5.4b Diffusion Demonstrations (Figure references)

  • Simple diffusion demonstration shows dye spreading through water until even distribution.
  • Facilitated diffusion demonstrates a carrier protein in the plasma membrane assisting solute entry.
  • Osmosis demonstrations show water movement across a semipermeable membrane under different solute concentrations.

5.4c Osmosis and Tonicity

  • Osmosis: diffusion of water across a semipermeable membrane.
  • Isotonic environment: no net water movement; concentrations of solute and water are balanced; example: 0.9% saline is isotonic to red blood cells.
  • Hypotonic environment: higher water concentration outside the cell than inside; cells gain water; animal cells may lyse; plant cells become turgid.
  • Hypertonic environment: lower water concentration outside the cell than inside; cells lose water; animal cells shrink; plant cells may plasmolyze and wilt.

5.4d Active Transport

  • Active transport moves substances against a concentration gradient using energy.
  • Requires a transport protein.
  • The sodium–potassium pump is crucial for maintaining ion gradients used in nerve impulse conduction.

5.4e The Sodium–Potassium Pump – Stepwise Mechanism

  • Step 1: Carrier protein has a shape that allows it to take up 3 Na+ ions from inside the cell.
  • Step 2: ATP is split; a phosphate group is added to the carrier (phosphorylation).
  • Step 3: Change in shape releases 3 Na+ ions to the outside.
  • Step 4: Carrier now takes up 2 K+ ions from outside the cell.
  • Step 5: Phosphate group is released from the carrier.
  • Step 6: Carrier returns to its original shape and releases 2 K+ ions inside the cell.
  • Result: Maintains electrochemical gradients essential for nerve impulses.

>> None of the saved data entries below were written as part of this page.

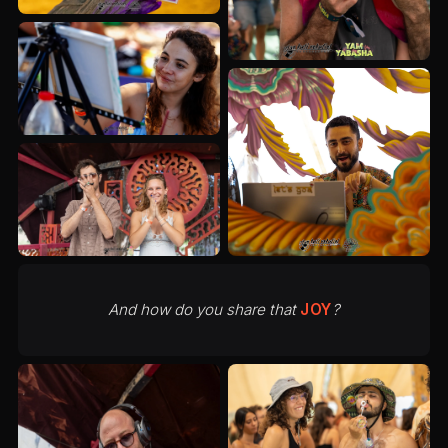
And how do you share that
JOY
?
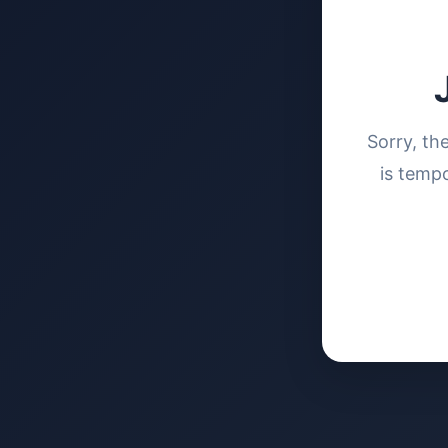
Sorry, th
is tempo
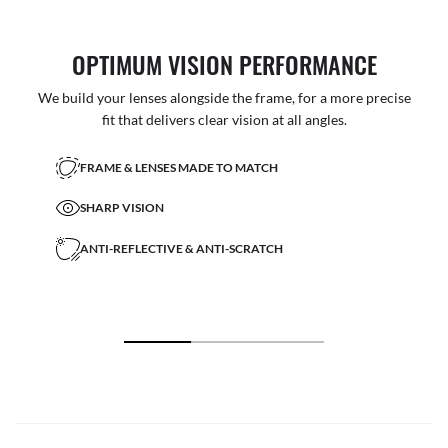
OPTIMUM VISION PERFORMANCE
We build your lenses alongside the frame, for a more precise
fit that delivers clear vision at all angles.
FRAME & LENSES MADE TO MATCH
SHARP VISION
ANTI-REFLECTIVE & ANTI-SCRATCH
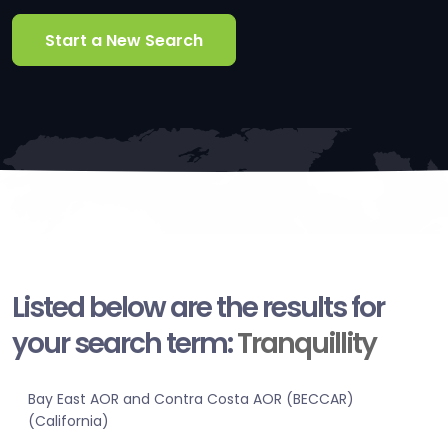
Start a New Search
Listed below are the results for
your search term:
Tranquillity
Bay East AOR and Contra Costa AOR (BECCAR)
(California)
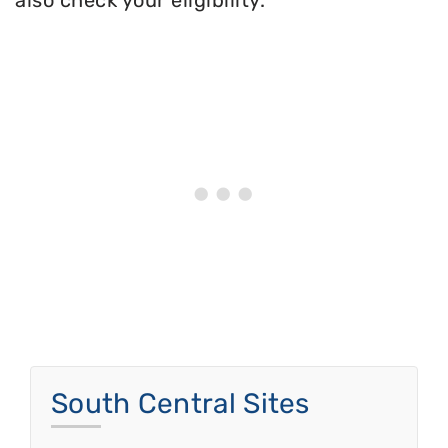
also check your eligibility.
South Central Sites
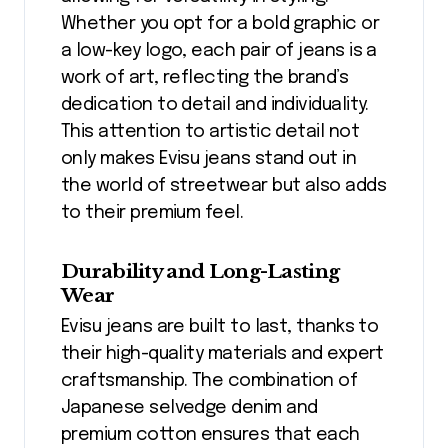
Whether you opt for a bold graphic or
a low-key logo, each pair of jeans is a
work of art, reflecting the brand’s
dedication to detail and individuality.
This attention to artistic detail not
only makes Evisu jeans stand out in
the world of streetwear but also adds
to their premium feel.
Durability and Long-Lasting
Wear
Evisu jeans are built to last, thanks to
their high-quality materials and expert
craftsmanship. The combination of
Japanese selvedge denim and
premium cotton ensures that each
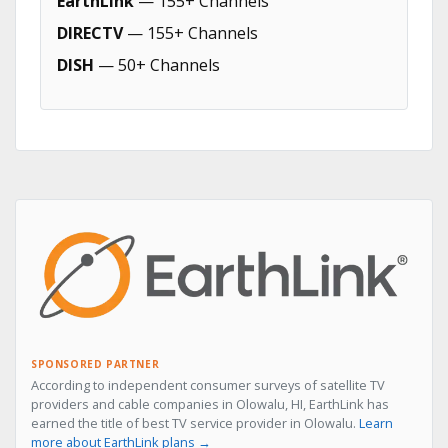
EarthLink
— 155+ Channels
DIRECTV
— 155+ Channels
DISH
— 50+ Channels
SPONSORED PARTNER
According to independent consumer surveys of satellite TV
providers and cable companies in Olowalu, HI, EarthLink has
earned the title of best TV service provider in Olowalu.
Learn
more about EarthLink plans →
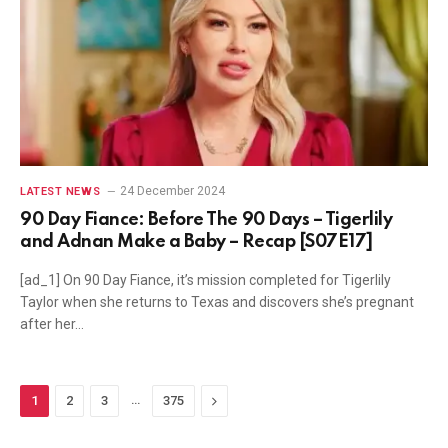
24 December 2024
LATEST NEWS
90 Day Fiance: Before The 90 Days – Tigerlily
and Adnan Make a Baby – Recap [S07E17]
[ad_1] On 90 Day Fiance, it’s mission completed for Tigerlily
Taylor when she returns to Texas and discovers she’s pregnant
after her…
…
Next
1
2
3
375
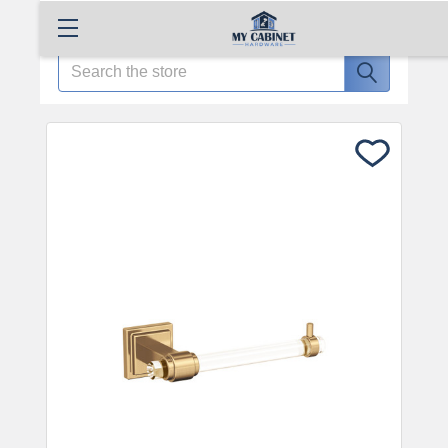
Search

5.4f Bulk Transport – Exocytosis and Endocytosis

  • Bulk transport moves macromcules via vesicles rather than transporter proteins.
  • Exocytosis: vesicle fuses with plasma membrane to release contents outside the cell.
  • Endocytosis: vesicle forms inward and brings contents into the cell.
  • Types of endocytosis:
    • Phagocytosis: cell engulfs solid particles.
    • Pinocytosis: vesicle forms around extracellular fluid or small particles.
    • Receptor-mediated endocytosis: receptors in coated pits bind specific substances; highly selective and efficient.

5.4g Receptor-Mediated Endocytosis (Figure 5.17)

  • A coated pit with receptor proteins binds a target molecule and internalizes it via a vesicle.

Quick Connections and Relevance

  • The energy flow in biology begins with solar energy and moves through photosynthesis and cellular respiration to power ATP-dependent processes.
  • Enzymes lower activation energy, enabling biological reactions to proceed rapidly enough to sustain life.
  • Cellular transport mechanisms regulate internal environments, enabling cells to maintain homeostasis and communicate via electrical signals (e.g., nerve impulses).
  • The laws of thermodynamics impose limits on energy efficiency and explain why living systems require continuous energy input from the environment.